◆ **PASSAGE**:
+===+

What assets do you have in your name?
Related questions: Do you have any inherited assets? Were any assets specifically excluded from your ante-nuptial contract? Do you have any foreign assets?
Before entering into divorce negotiations, make an inventory of all assets held in your name, including assets jointly owned by you and your spouse. If you have any inherited assets, keep in mind that these will generally be excluded when it comes to the divorce settlement. Establish whether any assets were specifically excluded in terms of your antenuptial contract, and understand the legalities involved in the event that you have assets in a foreign jurisdiction.
Do you have any retirement funds in place?
Related questions: What type of funds do you have? What is the value of your retirement funding? Are you and your spouse on track to achieve your joint retirement goals?
There are very specific rules when it comes to the division of retirement fund assets in the event of a divorce, so knowing what type of funds you have in place is an important first step. Depending on how you are married, the spouse who is not a member of a retirement fund may have a claim for a share – known as a ‘pension interest’ – of the member spouse’s retirement assets. Once again, your financial advisor should be able to explain how the pension interest calculation would work in your situation.

+===+

◆ **Collected data entries**:
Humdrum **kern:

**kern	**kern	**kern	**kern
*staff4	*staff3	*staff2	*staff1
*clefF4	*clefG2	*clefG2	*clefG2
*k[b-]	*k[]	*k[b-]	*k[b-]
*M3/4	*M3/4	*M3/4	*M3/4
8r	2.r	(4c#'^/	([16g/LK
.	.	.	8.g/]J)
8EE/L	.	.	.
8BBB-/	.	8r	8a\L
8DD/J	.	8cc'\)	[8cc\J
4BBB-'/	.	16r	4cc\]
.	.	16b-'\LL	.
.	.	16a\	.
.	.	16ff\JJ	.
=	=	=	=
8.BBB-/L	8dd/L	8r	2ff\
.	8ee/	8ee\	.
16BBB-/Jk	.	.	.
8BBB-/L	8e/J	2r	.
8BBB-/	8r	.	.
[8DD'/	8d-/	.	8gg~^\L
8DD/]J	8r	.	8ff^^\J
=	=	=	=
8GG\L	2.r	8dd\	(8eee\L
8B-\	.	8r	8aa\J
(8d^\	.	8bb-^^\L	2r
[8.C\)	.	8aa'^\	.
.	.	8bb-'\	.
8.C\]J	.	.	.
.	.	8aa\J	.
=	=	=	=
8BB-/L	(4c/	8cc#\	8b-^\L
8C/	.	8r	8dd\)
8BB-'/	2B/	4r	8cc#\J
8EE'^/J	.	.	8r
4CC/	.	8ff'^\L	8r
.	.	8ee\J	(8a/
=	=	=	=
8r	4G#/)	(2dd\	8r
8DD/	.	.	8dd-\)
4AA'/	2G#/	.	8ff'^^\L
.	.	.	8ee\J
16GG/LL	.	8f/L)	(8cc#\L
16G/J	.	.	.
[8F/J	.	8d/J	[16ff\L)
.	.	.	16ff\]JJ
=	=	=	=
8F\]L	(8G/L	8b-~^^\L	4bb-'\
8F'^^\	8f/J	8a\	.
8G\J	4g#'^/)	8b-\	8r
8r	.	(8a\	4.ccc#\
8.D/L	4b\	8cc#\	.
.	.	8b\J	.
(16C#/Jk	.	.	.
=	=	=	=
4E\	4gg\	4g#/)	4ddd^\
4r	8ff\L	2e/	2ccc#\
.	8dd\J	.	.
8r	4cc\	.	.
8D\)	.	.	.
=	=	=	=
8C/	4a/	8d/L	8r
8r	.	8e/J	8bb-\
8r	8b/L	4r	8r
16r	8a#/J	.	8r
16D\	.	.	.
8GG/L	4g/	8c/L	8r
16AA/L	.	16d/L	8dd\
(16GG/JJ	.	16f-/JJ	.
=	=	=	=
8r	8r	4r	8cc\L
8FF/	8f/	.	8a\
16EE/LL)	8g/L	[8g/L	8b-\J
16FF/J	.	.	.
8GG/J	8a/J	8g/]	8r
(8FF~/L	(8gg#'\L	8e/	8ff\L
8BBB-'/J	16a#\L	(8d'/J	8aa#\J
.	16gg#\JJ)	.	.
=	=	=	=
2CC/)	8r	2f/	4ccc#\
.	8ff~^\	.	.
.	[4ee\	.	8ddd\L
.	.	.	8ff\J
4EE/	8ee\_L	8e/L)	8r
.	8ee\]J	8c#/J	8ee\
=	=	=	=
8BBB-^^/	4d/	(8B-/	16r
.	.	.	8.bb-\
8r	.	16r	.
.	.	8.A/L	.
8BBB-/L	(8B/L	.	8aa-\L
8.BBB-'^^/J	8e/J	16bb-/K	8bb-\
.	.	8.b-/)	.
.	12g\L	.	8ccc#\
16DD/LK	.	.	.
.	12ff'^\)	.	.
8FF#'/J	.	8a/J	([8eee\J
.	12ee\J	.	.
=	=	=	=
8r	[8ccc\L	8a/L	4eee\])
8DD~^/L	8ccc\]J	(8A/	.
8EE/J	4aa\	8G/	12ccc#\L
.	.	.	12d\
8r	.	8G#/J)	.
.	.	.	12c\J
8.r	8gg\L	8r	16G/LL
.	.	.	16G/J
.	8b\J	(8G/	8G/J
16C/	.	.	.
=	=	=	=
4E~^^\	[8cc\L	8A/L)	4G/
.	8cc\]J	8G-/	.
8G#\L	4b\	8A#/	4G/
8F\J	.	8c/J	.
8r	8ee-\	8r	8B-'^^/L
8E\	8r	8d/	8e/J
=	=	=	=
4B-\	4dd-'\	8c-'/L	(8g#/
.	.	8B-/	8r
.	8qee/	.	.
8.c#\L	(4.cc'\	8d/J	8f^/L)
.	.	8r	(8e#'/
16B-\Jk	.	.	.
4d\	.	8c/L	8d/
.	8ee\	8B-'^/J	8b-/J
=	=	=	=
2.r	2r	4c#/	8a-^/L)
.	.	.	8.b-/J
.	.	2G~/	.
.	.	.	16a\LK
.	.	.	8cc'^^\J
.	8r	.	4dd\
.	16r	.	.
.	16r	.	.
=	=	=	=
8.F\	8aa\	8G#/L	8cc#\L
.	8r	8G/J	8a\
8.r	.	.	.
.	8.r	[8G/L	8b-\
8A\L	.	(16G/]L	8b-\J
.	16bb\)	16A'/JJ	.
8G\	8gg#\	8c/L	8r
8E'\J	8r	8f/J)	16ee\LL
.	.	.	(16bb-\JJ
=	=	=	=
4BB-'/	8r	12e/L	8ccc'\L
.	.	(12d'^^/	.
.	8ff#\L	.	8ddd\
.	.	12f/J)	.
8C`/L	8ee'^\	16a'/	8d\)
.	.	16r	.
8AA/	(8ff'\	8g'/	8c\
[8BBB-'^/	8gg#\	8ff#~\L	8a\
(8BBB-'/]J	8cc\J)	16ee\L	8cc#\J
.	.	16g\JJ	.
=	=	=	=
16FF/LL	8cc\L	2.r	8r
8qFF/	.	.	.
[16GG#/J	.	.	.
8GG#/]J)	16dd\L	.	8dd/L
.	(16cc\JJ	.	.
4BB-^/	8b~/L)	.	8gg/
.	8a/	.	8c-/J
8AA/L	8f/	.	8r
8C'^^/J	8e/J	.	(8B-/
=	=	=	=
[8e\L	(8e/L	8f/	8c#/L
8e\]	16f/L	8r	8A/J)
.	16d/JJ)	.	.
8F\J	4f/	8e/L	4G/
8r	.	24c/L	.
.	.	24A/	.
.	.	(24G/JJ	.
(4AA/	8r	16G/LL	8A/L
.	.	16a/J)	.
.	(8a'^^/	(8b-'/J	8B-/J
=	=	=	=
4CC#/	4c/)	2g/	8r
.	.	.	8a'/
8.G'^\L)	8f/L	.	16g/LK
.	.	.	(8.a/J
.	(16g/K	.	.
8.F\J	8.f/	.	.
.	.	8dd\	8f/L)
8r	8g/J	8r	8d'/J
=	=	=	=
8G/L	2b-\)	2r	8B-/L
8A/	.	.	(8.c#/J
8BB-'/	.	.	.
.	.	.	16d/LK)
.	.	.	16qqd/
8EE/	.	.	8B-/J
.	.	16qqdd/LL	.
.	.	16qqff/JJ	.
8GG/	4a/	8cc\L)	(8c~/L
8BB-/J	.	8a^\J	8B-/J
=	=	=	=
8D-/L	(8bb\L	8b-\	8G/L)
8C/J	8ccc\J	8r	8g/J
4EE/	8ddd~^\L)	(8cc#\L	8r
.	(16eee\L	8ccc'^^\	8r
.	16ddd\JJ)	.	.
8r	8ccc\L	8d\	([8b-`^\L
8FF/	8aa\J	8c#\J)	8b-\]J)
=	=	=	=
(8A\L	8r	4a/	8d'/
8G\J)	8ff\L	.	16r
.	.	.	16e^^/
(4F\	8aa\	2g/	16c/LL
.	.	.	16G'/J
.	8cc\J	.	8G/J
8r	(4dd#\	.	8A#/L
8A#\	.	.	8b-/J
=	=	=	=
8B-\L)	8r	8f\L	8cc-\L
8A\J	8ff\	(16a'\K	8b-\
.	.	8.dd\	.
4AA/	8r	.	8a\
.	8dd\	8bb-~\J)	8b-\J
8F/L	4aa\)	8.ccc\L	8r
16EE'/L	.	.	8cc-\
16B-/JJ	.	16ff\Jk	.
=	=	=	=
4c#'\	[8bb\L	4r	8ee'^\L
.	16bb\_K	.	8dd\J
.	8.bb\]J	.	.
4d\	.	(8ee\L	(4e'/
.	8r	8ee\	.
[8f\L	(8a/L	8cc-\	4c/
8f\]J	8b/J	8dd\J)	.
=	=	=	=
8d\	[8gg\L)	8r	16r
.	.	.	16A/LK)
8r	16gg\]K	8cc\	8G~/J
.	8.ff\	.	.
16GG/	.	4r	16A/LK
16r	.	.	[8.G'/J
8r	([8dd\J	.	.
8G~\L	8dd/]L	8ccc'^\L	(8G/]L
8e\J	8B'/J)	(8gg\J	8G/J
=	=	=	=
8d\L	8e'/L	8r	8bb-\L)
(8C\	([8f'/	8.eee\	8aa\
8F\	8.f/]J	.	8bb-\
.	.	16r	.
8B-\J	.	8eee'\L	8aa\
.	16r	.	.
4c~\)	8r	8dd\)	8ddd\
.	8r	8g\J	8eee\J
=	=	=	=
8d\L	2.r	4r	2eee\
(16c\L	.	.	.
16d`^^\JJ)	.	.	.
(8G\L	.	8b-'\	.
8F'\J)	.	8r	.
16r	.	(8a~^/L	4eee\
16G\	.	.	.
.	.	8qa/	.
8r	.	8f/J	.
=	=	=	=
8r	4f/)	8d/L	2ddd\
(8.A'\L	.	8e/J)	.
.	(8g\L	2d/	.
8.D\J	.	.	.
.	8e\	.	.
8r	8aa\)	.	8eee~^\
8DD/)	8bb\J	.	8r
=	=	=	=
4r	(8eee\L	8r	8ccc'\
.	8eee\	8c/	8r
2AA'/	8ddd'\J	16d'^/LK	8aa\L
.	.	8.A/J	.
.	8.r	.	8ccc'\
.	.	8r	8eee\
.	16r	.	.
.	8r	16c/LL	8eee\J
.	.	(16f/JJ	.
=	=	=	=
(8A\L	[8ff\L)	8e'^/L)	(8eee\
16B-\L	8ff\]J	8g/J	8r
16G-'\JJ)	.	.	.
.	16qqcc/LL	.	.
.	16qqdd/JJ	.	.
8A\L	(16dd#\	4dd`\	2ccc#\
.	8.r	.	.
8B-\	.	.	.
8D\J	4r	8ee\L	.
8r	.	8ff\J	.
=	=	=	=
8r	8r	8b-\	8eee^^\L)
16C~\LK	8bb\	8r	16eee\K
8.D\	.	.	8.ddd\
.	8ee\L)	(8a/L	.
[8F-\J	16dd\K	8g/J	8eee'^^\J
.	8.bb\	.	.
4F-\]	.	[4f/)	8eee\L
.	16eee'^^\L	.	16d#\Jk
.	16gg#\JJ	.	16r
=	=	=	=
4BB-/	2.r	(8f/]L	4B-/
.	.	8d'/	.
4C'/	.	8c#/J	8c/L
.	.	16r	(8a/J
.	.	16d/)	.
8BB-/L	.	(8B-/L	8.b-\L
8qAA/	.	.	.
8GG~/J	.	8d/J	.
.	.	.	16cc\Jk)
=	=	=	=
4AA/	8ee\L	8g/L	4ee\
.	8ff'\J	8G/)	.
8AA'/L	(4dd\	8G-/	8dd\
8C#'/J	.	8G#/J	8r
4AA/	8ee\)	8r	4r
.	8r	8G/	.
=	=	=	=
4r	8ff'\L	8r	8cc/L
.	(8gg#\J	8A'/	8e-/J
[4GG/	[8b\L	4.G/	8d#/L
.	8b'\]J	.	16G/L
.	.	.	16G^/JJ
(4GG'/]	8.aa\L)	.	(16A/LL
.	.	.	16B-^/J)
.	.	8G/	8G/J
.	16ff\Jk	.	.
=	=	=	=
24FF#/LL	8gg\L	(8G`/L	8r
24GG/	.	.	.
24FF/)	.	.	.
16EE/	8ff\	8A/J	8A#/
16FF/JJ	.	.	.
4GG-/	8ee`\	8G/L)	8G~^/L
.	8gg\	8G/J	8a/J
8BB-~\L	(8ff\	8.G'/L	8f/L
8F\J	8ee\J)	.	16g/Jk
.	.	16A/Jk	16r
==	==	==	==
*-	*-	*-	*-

+===+

◆ **YOUR TASK**:
According to the passage, what is the name for the share of the member spouse's retirement assets that the non-member spouse may claim?

◆ **SOLUTION TO THIS EXERCISE**:
It is known as a "pension interest."